I did not have children in 2001. If something like that happened today, I have no idea how I would explain it to Lucy and Finn. It was hard enough trying to explain the anniversary. Lucy kept asking why everyone’s houses looked like they were “decorated for the 4th of July.” She asked if we could go buy a big flag for our house too, so we did.
One of the shows I watched was “9/11: The Way it Happened” on MSNBC. The 2-hour show was the actual NBC broadcast from that morning, as it unfolded. It was surreal, because I was watching NBC that morning in 2001 and it was strange to re-watch it with all of the hindsight I have now. Cody and I both remarked on how composed and insightful Tom Brokaw appeared. He grasped almost immediately the way this event would change America. He talked about how we would no longer travel the same way or feel the same freedoms. He knew—with the foresight that likely only comes with having lived through other world-changing events—that our way of live would change forever.

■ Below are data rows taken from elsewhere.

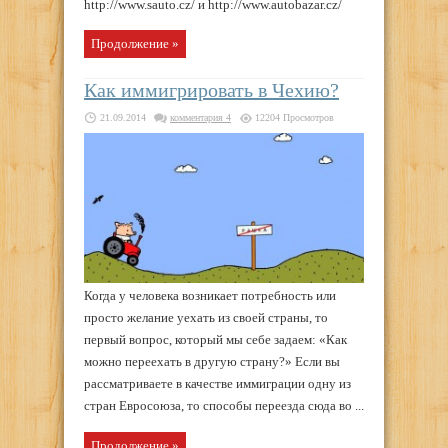
http://www.sauto.cz/ и http://www.autobazar.cz/
Продолжение »
Как иммигрировать в Чехию?
21.09.2014
комментария 4
12204 Просмотров
Когда у человека возникает потребность или
просто желание уехать из своей страны, то
первый вопрос, который мы себе задаем: «Как
можно переехать в другую страну?» Если вы
рассматриваете в качестве иммиграции одну из
стран Евросоюза, то способы переезда сюда во ...
Продолжение »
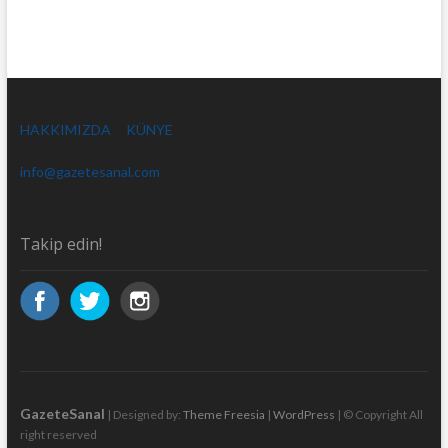
HAKKIMIZDA
KÜNYE
info@gazetesanal.com
Takip edin!
GazeteSanal
| Designed by:
Theme Freesia
|
WordPress
| © Copyright All
right reserved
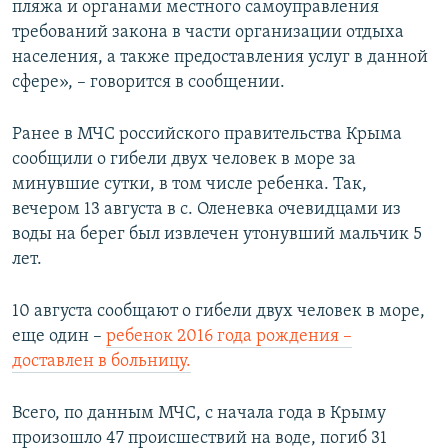
пляжа и органами местного самоуправления
требований закона в части организации отдыха
населения, а также предоставления услуг в данной
сфере», – говорится в сообщении.
Ранее в МЧС российского правительства Крыма
сообщили о гибели двух человек в море за
минувшие сутки, в том числе ребенка. Так,
вечером 13 августа в с. Оленевка очевидцами из
воды на берег был извлечен утонувший мальчик 5
лет.
10 августа сообщают о гибели двух человек в море,
еще один –
ребенок 2016 года рождения –
доставлен в больницу.
Всего, по данным МЧС, с начала года в Крыму
произошло 47 происшествий на воде, погиб 31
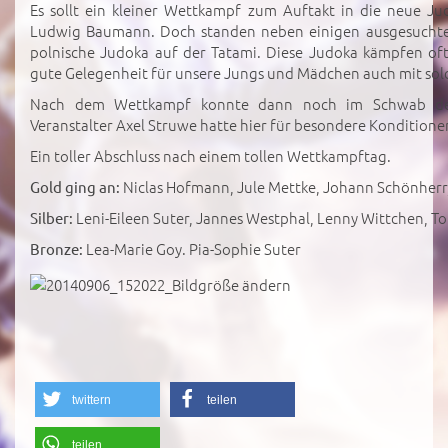
Es sollt ein kleiner Wettkampf zum Auftakt in die neue J
Ludwig Baumann. Doch standen neben einigen ausgesuchten
polnische Judoka auf der Tatami. Diese Judoka kämpfen oft
gute Gelegenheit für unsere Jungs und Mädchen auch mit sol
Nach dem Wettkampf konnte dann noch im Schwab de
Veranstalter Axel Struwe hatte hier für besondere Konditionen
Ein toller Abschluss nach einem tollen Wettkampftag.
Niclas Hofmann, Jule Mettke, Johann Schönherr,
Gold ging an:
Leni-Eileen Suter, Jannes Westphal, Lenny Wittchen,
Silber:
Lea-Marie Goy. Pia-Sophie Suter
Bronze:
twittern
teilen
teilen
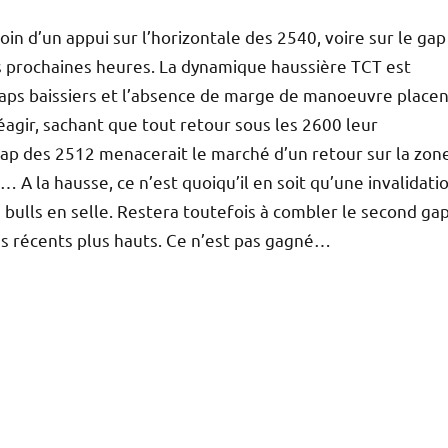
oin d’un appui sur l’horizontale des 2540, voire sur le gap
es prochaines heures. La dynamique haussière TCT est
x gaps baissiers et l’absence de marge de manoeuvre place
éagir, sachant que tout retour sous les 2600 leur
 gap des 2512 menacerait le marché d’un retour sur la zon
 A la hausse, ce n’est quoiqu’il en soit qu’une invalidati
 bulls en selle. Restera toutefois à combler le second ga
les récents plus hauts. Ce n’est pas gagné…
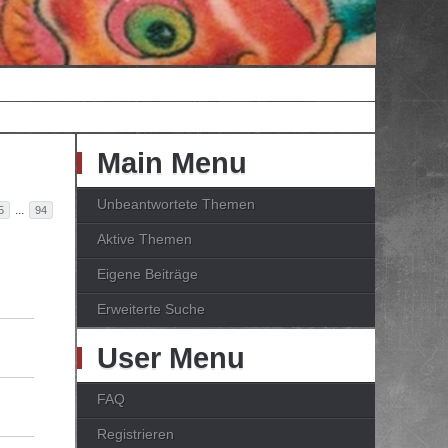
Main Menu
Unbeantwortete Themen
...
5
94
Aktive Themen
Eigene Beiträge
Erweiterte Suche
User Menu
FAQ
Registrieren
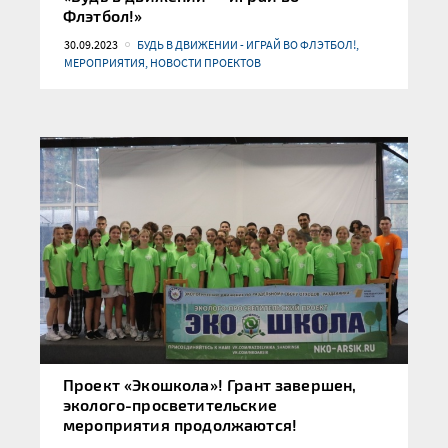
Флэтбол!»
30.09.2023
БУДЬ В ДВИЖЕНИИ - ИГРАЙ ВО ФЛЭТБОЛ!,
МЕРОПРИЯТИЯ, НОВОСТИ ПРОЕКТОВ
Проект «Экошкола»! Грант завершен,
эколого-просветительские
мероприятия продолжаются!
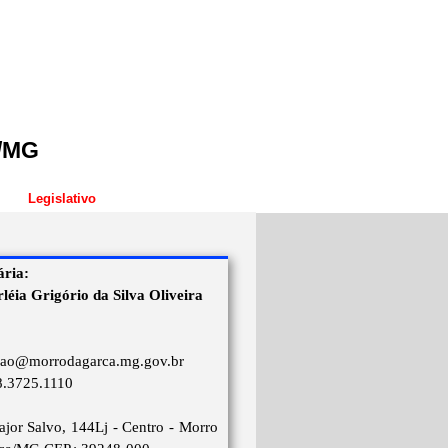
a/MG
Legislativo
ária:
léia Grigório da Silva Oliveira
:
cao@morrodagarca.mg.gov.br
38.3725.1110
jor Salvo, 144Lj - Centro - Morro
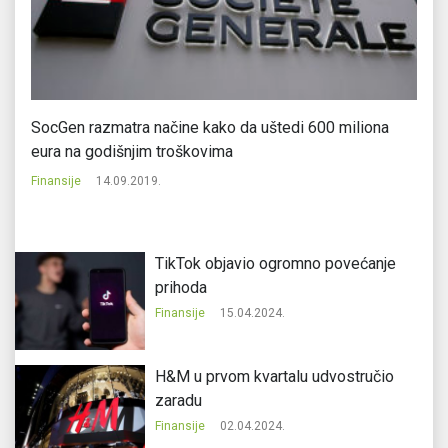
SocGen razmatra načine kako da uštedi 600 miliona
Et
eura na godišnjim troškovima
Fi
Finansije
14.09.2019.
TikTok objavio ogromno povećanje
prihoda
Finansije
15.04.2024.
H&M u prvom kvartalu udvostručio
zaradu
Finansije
02.04.2024.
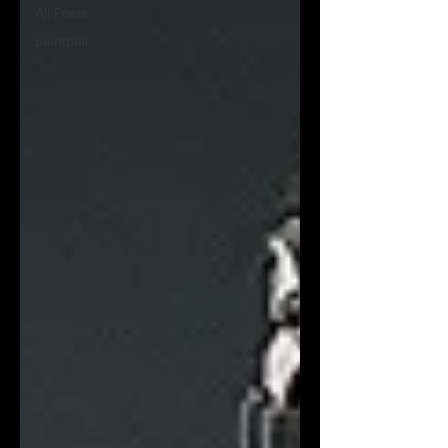
All Posts
paintball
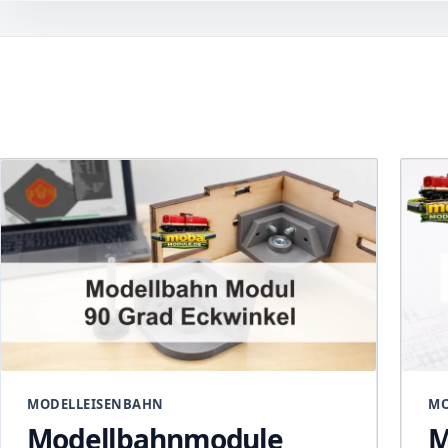
MODELLEISENBAHN
MO
Modellbahnmodule
M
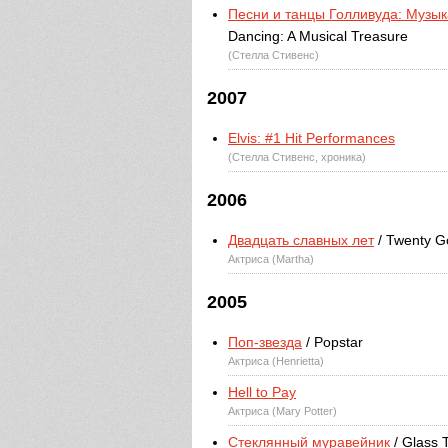
Песни и танцы Голливуда: Музы
Dancing: A Musical Treasure
(Стелла Стивенс)
2007
Elvis: #1 Hit Performances
(Стелла Стивенс, хроника)
2006
Двадцать славных лет
/ Twenty G
Актриса (Martha)
2005
Поп-звезда
/ Popstar
Актриса (Henrietta)
Hell to Pay
Актриса (Mary Potter)
Стеклянный муравейник
/ Glass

Sunday morning, I read an essay Brokaw wrote in Parade. He talked about how he fought to keep his emotions in check, but couldn’t go on at one point. He wrote:
“I was doing relatively fine until later that day when a survivor from one of the towers began to describe his colleagues in wheelchairs who never made it out. I couldn’t stand the thought of those poor souls trapped by their paralysis, waiting for an elevator that never came. I choked up and passed our news coverage to another correspondent who carried on until I regained my composure.”
I suppose even the most poised among us was no match for the gravity of that day.
During the show, Cody and I talked a lot about that morning. We both marveled at the fact that we went to work. We watched two planes hit the towers and another hit the Pentagon, and yet still headed off to work. How naïve we were then. Of course, once we arrived, our offices shut down and we headed back home—and watched hours and hours of the grim coverage.
The ceremony Sunday morning at Ground Zero was a perfect way to mark the occasion. Paul Simon singing “The Sounds of Silence” was riveting. I’ll never forget it.
Did you do anything to mark the day? Did those of you with young children even try to explain it to them?